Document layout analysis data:
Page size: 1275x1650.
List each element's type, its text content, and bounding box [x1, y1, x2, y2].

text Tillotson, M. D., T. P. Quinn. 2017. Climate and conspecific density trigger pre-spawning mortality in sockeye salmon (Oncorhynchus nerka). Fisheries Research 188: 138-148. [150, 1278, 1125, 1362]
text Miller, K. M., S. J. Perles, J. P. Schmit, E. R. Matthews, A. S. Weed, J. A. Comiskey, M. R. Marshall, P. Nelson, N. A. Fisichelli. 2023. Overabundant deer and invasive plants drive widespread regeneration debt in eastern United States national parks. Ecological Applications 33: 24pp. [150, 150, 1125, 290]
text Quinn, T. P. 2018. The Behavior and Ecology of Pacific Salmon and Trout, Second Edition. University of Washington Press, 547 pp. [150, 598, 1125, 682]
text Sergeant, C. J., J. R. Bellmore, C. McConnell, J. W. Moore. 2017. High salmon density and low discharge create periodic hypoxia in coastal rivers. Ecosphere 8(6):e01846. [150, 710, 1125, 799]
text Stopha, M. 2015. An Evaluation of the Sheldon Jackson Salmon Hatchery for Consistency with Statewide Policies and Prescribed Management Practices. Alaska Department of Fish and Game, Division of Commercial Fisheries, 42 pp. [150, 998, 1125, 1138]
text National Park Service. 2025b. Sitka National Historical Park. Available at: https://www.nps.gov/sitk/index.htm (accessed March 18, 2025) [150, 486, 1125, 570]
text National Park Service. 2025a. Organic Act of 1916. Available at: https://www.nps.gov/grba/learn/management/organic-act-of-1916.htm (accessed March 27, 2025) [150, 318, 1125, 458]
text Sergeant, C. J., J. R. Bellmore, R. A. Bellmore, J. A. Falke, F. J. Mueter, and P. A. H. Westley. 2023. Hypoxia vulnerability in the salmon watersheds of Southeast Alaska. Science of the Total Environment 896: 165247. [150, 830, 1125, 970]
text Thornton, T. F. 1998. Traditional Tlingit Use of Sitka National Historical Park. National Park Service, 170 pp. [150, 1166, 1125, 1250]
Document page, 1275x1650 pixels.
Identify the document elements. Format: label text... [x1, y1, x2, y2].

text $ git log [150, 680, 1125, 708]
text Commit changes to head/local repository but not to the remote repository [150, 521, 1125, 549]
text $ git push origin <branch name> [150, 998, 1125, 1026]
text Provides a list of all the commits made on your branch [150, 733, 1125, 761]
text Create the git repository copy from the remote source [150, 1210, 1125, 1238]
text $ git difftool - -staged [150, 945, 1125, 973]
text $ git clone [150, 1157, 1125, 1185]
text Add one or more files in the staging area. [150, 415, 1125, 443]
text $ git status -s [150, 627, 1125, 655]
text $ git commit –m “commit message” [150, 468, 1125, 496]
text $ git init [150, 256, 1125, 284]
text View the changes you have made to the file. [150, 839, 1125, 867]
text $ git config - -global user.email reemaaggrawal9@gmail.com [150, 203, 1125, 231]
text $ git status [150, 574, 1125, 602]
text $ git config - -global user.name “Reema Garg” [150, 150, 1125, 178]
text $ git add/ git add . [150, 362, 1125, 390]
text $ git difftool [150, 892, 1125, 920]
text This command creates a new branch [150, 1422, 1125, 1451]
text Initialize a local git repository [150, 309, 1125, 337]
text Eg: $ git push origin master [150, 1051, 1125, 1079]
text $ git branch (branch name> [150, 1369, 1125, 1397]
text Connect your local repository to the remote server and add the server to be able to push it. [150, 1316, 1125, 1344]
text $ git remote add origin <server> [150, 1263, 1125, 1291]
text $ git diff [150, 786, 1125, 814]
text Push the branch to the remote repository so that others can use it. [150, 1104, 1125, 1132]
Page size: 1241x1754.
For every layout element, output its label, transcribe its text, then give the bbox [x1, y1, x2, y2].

=== Exercise aim ===
Exactly as they appear, print the lines from the one holding "Page size: 1241x1754." through the final line of the entries, and no others.

=== Reply to the task ===
Page size: 1241x1754.
For every layout element, output its label, transcribe its text, then give the bbox [x1, y1, x2, y2].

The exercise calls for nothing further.